La rue pavée de Monnot et le quartier qui l'entoure avec ses arbres qui se suivent, alignés comme des gardiens impérissables de notre mémoire, et ce mélange de bâtiments début XXe siècle et d'immeubles des années 70, connaissent une discrète mais séduisante renaissance, après avoir été la vedette des nuits beyrouthines dans les années 90. Abandonnée, oubliée au profit de Gemmayzé, star des années 2000, située sur ce qui fut la ligne verte, elle garde quelques cicatrices visibles des années de guerre.
Et la plus évidente, la plus belle aussi, se trouve au haut de la rue Monnot qui démarre à Sodeco : la Maison jaune, transformée, aux bons soins de l'architecte Youssef Haïdar, en musée de la mémoire. À visiter pour évaluer et apprécier l'impressionnant travail qui s'y est fait, tout en conservant aux lieux sa puissance à l'ombre des francs-tireurs qui y ont vécu. Frôler ses murs qui se confessent encore, essayer de tourner la page. Même si je garde un précieux souvenir de ce que c'était « avant », un immeuble fonctionnel avec un charmant salon de coiffure au rez-de-chaussée, quoique bouffé par la moisissure du temps, il est évident que ce musée nécessaire pour ne jamais oublier s'est glissé avec élégance dans les nouvelles habitudes des passants sans changer le visage du quartier.
À côté, un café libanais traditionnel situé dans une maison avec un jardin rengorge de souvenirs et de parfums de Beyrouth. On peut y déguster de la nourriture locale ou fumer un narguilé en se racontant des histoires... Juste en face, et jouant bien le jeu des contrastes, un restaurant asiatique attire les moins nostalgiques.
En longeant les murs recouverts de graffitis qui les rajeunissent, d'affiches colorées à moitié décollées par le vent, comme les rides d'un temps qui passe lentement, alors qu'en la descendant, la rue devient plus étroite, je ne me lasse jamais, durant les belles saisons, de saisir le parfum de jasmin et de coings qui se dégagent des arbres en fleurs.
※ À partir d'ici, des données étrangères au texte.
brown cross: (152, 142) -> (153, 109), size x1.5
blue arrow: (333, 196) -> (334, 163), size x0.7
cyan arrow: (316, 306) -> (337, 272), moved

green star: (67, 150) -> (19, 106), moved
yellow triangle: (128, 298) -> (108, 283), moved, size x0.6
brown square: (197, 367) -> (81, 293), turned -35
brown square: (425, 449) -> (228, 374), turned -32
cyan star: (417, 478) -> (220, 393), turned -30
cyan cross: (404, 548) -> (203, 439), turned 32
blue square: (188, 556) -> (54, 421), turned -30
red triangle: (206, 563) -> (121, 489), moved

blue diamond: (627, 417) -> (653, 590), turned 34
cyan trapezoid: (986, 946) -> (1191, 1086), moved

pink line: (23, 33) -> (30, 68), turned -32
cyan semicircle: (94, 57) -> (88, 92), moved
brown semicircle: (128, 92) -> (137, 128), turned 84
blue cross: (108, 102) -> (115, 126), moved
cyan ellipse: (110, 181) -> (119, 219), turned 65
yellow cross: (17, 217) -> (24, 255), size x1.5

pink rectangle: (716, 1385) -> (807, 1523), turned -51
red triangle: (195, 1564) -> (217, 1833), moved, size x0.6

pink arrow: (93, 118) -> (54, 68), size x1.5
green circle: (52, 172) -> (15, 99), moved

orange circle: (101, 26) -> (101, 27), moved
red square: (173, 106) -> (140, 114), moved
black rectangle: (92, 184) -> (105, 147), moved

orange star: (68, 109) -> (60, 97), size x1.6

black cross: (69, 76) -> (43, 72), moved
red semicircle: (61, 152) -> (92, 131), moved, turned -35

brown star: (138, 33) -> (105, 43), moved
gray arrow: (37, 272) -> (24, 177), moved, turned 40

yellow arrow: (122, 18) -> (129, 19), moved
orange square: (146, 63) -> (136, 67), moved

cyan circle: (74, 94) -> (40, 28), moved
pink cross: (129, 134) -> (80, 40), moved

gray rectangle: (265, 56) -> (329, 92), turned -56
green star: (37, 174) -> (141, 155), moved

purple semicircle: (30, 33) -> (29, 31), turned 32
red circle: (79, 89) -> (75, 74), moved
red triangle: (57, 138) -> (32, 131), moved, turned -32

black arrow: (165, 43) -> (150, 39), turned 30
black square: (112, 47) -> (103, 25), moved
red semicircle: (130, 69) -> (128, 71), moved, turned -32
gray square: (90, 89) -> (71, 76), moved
Un parfum qui se mélange souvent, et pour notre plus grand malheur, à celui des poubelles qui traînent, mais que le printemps et sa légèreté transforment comme par magie en souffles fleuris.
Monnot, tout comme Beyrouth, est faite de contrastes et de diversité. Une mixité bien dosée de genres, de cultures, de goûts et de lieux. On peut aussi bien, au niveau de la rue Huvelin, déguster des plats organiques sous une verrière, apprécier une cuisine européenne, ou prendre un apéritif avec vue sur la ville à la terrasse d'un hôtel, un peu plus bas dans la rue. Cette partie de la ville me rappelle Rome, avec ses ruelles intimistes et ses bâtiments grandioses. Rythmée par le bruit des pas, celui des talons qui claquent sur les pavés anciens en ralentissant la cadence pour mieux prendre son temps.
Le parking au coin, qui devient certains dimanches un terrain de jeux pour enfants en manque d'espaces verts, mène à l'église Saint-Joseph, où il est souvent plaisant d'assister aux concerts gratuits de l'Orchestre symphonique libanais, les vendredis soir. Derrière le terrain de l'église, une plaque en pierre datant du IXe siècle, commémorant la création de l'USJ, me fait penser, à chacun de mes passages, à toutes ces personnes qui ont emprunté ce même chemin.
Aujourd'hui calme, après avoir été réveillée, bousculée, rénovée, envahie sans être agressée par quelques nouveaux buildings, la rue Monnot semble presque retirée des activités et des agitations de la ville. Monnot discrète, secrète, à consommer en solo, sans modération.
*Il a sillonné les rues de Beyrouth à pied, plongé dans ses entrailles, pour y décrypter les vrais noms, avant que des coïncidences, des (mauvaises) habitudes, ne les aient changées. Bahi Ghubril en a constitué des plans, des cartes, des guides et un label : Zawarib Beirut. Il devient ainsi, un samedi sur deux, le guide des lecteurs de « L'OLJ », irréductibles amoureux de cette ville aux mille parfums.